In a Perspective article published this week in Neuron, a pair of University of Michigan Medical School professors -- who have studied PTSD from many angles for many years -- put forth a theory of PTSD that draws from and integrates decades of prior research. They hope to stimulate interest in the theory and invite others in the field to test it.
The bottom line, they say, is that people with PTSD appear to suffer from disrupted context processing. That's a core brain function that allows people and animals to recognize that a particular stimulus may require different responses depending on the context in which it is encountered. It's what allows us to call upon the "right" emotional or physical response to the current encounter.
A simple example, they write, is recognizing that a mountain lion seen in the zoo does not require a fear or "flight" response, while the same lion unexpectedly encountered in the backyard probably does.
For someone with PTSD, a stimulus associated with the trauma they previously experienced -- such as a loud noise or a particular smell -- triggers a fear response even when the context is very safe. That's why they react even if the noise came from the front door being slammed, or the smell comes from dinner being accidentally burned on the stove.
Context processing involves a brain region called the hippocampus, and its connections to two other regions called the prefrontal cortex and the amygdala. Research has shown that activity in these brain areas is disrupted in PTSD patients.

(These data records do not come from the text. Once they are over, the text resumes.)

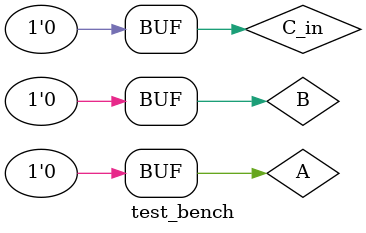
<source format=v>
`include "full_adder.v"

module test_bench;
    reg A, B, C_in; wire S, C_out;
    full_adder DUT (S, C_out, A, B, C_in);

    initial
        begin
            $dumpfile("full_adder.vcd");
            $dumpvars(0, DUT);
            $monitor($time, " A=%b B=%b C_in=%b S=%b C_out=%b", A, B, C_in, S, C_out);

            // Test cases
            #5 A = 0; B = 0; C_in = 0; // S = 0, C_out = 0
            #5 A = 0; B = 0; C_in = 1; // S = 1, C_out = 0
            #5 A = 0; B = 1; C_in = 0; // S = 1, C_out = 0
            #5 A = 0; B = 1; C_in = 1; // S = 0, C_out = 1
            #5 A = 1; B = 0; C_in = 0; // S = 1, C_out = 0
            #5 A = 1; B = 0; C_in = 1; // S = 0, C_out = 1
            #5 A = 1; B = 1; C_in = 0; // S = 0, C_out = 1
            #5 A = 1; B = 1; C_in = 1; // S = 1, C_out = 1
            #5 A = 0; B = 0; C_in = 0; // S = 0, C_out = 0

            $display("Test complete");

        end

endmodule
</source>
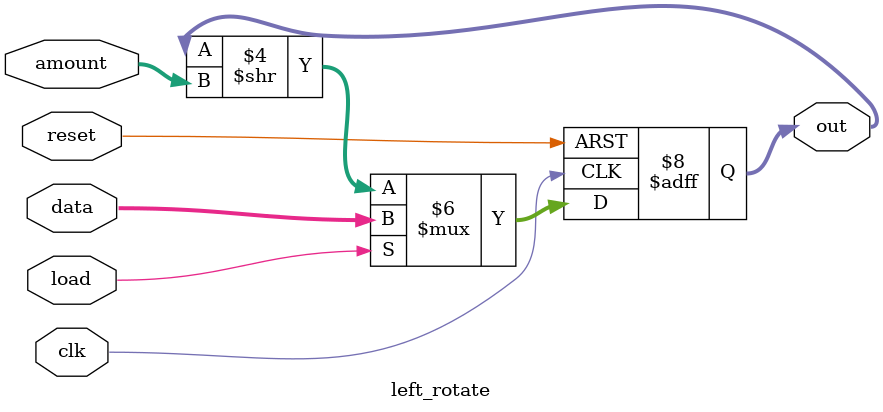
<source format=v>
module left_rotate(clk,reset,amount,data,load,out);
input clk,reset;
input [2:0] amount;
input [7:0] data;
input load;
output reg [7:0] out;
// when load is high, load data to out
// otherwise rotate the out register followed by left shift the out register by amount bits
always @(posedge clk,posedge reset)
begin
if(reset==1'b1)
out<=8'b00000000;
else
begin
if(load==1'b1)
out<=data;
else
begin
out<=out>>amount;
end
end
end
endmodule

</source>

The U-M team thinks their theory can unify wide-ranging evidence by showing how a disruption in this circuit can interfere with context processing and can explain most of the symptoms and much of the biology of PTSD.
"We hope to put some order to all the information that's been gathered about PTSD from studies of human patients, and of animal models of the condition," says Israel Liberzon, M.D., a professor of psychiatry at U-M and a researcher at the VA Ann Arbor Healthcare System who also treats veterans with PTSD. "We hope to create a testable hypothesis, which isn't as common in mental health research as it should be. If this hypothesis proves true, maybe we can unravel some of the underlying pathophysiological processes, and offer better treatments."
Liberzon and his colleague, James Abelson, M.D., Ph.D., describe in their piece models of PTSD that have emerged in recent years, and lay out the evidence for each. The problem, they say, is that none of these models sufficiently explains the various symptoms seen in patients, nor all of the complex neurobiological changes seen in PTSD and in animal models of this disorder.
The first model, abnormal fear learning, is rooted in the amygdala -- the brain's 'fight or flight' center that focuses on response to threats or safe environments. This model emerged from work on fear conditioning, fear extinction and fear generalization.
The second, exaggerated threat detection, is rooted in the brain regions that figure out what signals from the environment are "salient," or important to take note of and react to. This model focuses on vigilance and disproportionate responses to perceived threats.
The third, involving executive function and regulation of emotions, is mainly rooted in the prefrontal cortex -- the brain's center for keeping emotions in check and planning or switching between tasks.
By focusing only on the evidence bolstering one of these theories, researchers may be "searching under the streetlight," says Liberzon. "But if we look at all of it in the light of context processing disruption, we can explain why different teams have seen different things. They're not mutually exclusive."
The main thing, says Liberzon, is that "context is not only information about your surroundings -- it's pulling out the correct emotion and memories for the context you are in."
A deficit in context processing would lead PTSD patients to feel "unmoored" from the world around them, unable to shape their responses to fit their current contexts. Instead, their brains would impose an "internalized context" -- one that always expects danger -- on every situation.
This type of deficit, arising in the brain from a combination of genetics and life experiences, may create vulnerability to PTSD in the first place, they say. After trauma, this would generate symptoms of hypervigilance, sleeplessness, intrusive thoughts and dreams, and inappropriate emotional and physical outbursts.
Liberzon and Abelson think that testing the context processing theory will enhance understanding of PTSD, even if all of its details are not verified. They hope the PTSD community will help them pursue the needed research, in PTSD patients and in animal models. They put forth specific ideas in the Neuron paper to encourage that, and are embarking on such research themselves.
The U-M/VA team is currently recruiting people with PTSD -- whether veterans or not -- for studies involving brain imaging and other tests.
In the meantime, they note that there is a growing set of therapeutic tools that can help patients with PTSD, such as cognitive behavioral therapy mindfulness training and pharmacological approaches. These may work by helping to anchor PTSD patients in their current environment, and may prove more effective as researchers learn how to specifically strengthen context processing capacities in the brain.